Gen. Jackson's first march was to Morgan, from which county he promptly expelled the invaders, as we have heretofore detailed in our paper. After effectually accomplishing this work, he returned to Unger's — a point equidistant from Winchester and Martinsburg, and about thirty miles from Romney. Whilst reposing there a day or two to rest his fatigued soldiers, and to prepare for insure operations, the alarm already produced by his vigorous movements and the terror of his name caused the enemy in great haste to evacuate Romney and retire into Maryland; and thus in ten days, without the necessity of fighting a battle, and after a few shots from pickets and ambuscades of the enemy, this formidable hostile force was driven from these two counties, liberating every foot of soil from the Alleghany to the Blue Ridge from the presence of the enemy.

Winter campaigns in that climate are not accomplished without much suffering, and for several days during the march to Morgan and back the weather was unusually wintry and rigorous. Transportation, from show and ice, was difficult, and the privations and exposure of the troops appalling; and yet not a murmur escaped their lips — cheerfulness animated every heart. The volunteers from the almost tropical Cotton States vied with those of more Northern climates in a patient endurance of the rigors of the winter; but, notwithstanding this cheerful and patient endurance, many a gallant spirit sunk under disease, and the sick list was frightfully increased.
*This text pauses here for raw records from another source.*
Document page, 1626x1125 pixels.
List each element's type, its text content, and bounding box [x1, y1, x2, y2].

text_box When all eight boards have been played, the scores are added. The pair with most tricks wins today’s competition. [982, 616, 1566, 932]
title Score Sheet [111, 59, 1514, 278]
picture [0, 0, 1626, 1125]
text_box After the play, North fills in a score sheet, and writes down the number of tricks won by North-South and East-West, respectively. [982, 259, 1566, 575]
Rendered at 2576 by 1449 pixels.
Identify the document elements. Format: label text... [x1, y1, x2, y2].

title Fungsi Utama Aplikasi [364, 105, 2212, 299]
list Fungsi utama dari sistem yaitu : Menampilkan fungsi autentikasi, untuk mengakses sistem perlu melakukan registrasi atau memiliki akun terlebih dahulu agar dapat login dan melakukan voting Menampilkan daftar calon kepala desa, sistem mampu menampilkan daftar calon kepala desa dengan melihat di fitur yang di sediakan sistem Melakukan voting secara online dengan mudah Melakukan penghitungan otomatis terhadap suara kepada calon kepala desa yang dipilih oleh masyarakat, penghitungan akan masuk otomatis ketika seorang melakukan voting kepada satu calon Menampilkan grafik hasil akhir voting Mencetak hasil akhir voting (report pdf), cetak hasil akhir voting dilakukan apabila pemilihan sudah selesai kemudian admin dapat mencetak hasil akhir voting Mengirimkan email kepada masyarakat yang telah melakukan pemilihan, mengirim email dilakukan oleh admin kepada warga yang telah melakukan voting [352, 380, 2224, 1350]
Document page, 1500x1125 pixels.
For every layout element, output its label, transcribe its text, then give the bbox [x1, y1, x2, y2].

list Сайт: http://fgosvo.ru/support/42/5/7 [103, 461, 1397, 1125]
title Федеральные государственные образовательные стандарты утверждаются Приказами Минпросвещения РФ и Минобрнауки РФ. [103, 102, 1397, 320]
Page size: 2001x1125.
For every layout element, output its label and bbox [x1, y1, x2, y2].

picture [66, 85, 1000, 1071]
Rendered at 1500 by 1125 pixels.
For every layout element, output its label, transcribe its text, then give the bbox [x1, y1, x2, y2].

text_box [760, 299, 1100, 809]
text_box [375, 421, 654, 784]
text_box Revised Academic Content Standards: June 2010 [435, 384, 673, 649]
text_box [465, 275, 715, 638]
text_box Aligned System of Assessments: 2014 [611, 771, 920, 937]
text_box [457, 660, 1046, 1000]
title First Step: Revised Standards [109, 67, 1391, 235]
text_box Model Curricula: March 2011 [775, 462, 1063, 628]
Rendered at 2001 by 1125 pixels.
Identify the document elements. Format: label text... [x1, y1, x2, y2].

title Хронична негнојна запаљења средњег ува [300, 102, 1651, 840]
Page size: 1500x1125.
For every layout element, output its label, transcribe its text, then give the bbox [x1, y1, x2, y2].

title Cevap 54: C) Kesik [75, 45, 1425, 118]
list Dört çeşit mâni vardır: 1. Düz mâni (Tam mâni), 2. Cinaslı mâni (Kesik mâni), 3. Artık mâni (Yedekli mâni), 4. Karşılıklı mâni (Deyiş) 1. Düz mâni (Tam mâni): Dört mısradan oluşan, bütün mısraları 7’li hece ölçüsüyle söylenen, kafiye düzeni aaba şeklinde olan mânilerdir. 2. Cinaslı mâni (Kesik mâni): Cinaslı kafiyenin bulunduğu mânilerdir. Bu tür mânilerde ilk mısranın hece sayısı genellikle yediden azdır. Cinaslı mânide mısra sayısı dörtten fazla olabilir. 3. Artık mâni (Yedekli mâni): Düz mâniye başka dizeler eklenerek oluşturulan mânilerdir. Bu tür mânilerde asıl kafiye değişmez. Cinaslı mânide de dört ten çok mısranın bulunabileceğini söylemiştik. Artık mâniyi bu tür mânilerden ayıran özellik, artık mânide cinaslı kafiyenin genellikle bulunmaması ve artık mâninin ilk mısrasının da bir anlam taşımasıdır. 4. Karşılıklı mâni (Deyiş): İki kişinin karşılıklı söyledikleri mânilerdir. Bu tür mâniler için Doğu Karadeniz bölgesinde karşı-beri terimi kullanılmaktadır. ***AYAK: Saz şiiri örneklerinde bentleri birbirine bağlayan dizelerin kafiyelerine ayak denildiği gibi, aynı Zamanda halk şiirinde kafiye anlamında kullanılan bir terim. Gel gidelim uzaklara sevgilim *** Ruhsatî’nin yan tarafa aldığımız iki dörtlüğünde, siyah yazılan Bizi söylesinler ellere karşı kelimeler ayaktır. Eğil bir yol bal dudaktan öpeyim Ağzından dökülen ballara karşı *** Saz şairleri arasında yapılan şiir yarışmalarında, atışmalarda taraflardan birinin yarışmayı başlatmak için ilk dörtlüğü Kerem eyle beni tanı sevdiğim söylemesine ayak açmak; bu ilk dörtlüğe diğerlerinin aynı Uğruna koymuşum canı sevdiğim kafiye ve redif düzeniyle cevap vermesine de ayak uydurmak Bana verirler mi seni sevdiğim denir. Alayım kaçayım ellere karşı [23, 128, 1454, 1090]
The fruits of this expedition are already great. Two important counties have been rescued from the demoralizing influence of the Yankee armies — relieved from their plundering and destructive acts of barbarity and villainy, and confidence restored in the power and ability of our Government to give them protection. Large quantities of military stores have been captured at Batt, Hancock Depot, and Romney. One of the prisoners, an Orderly Sergeant, taken at Romney, estimating probably too largely the value of the stores left at that place, supposes them to be worth half a million of dollars. The whole line of the Baltimore and Ohio Railroad from Harper's Ferry to near Cumberland, a distance of near one hundred miles, is in our power, and that link of connection, so important to the enemy, will be effectually destroyed. So, in like manner, the Chesapeake and Ohio Canal is at our mercy, and Washington City cut off from all supplies from the West.

But much more remains to be done, and much more will be done. We shall not anticipate the future movements of that army, nor indicate its prospective operations. It is composed of brave and patriotic spirits under the control of a daring and skillful leader, and we hope before many days to chronicle achievements as important in their results as those already accomplished.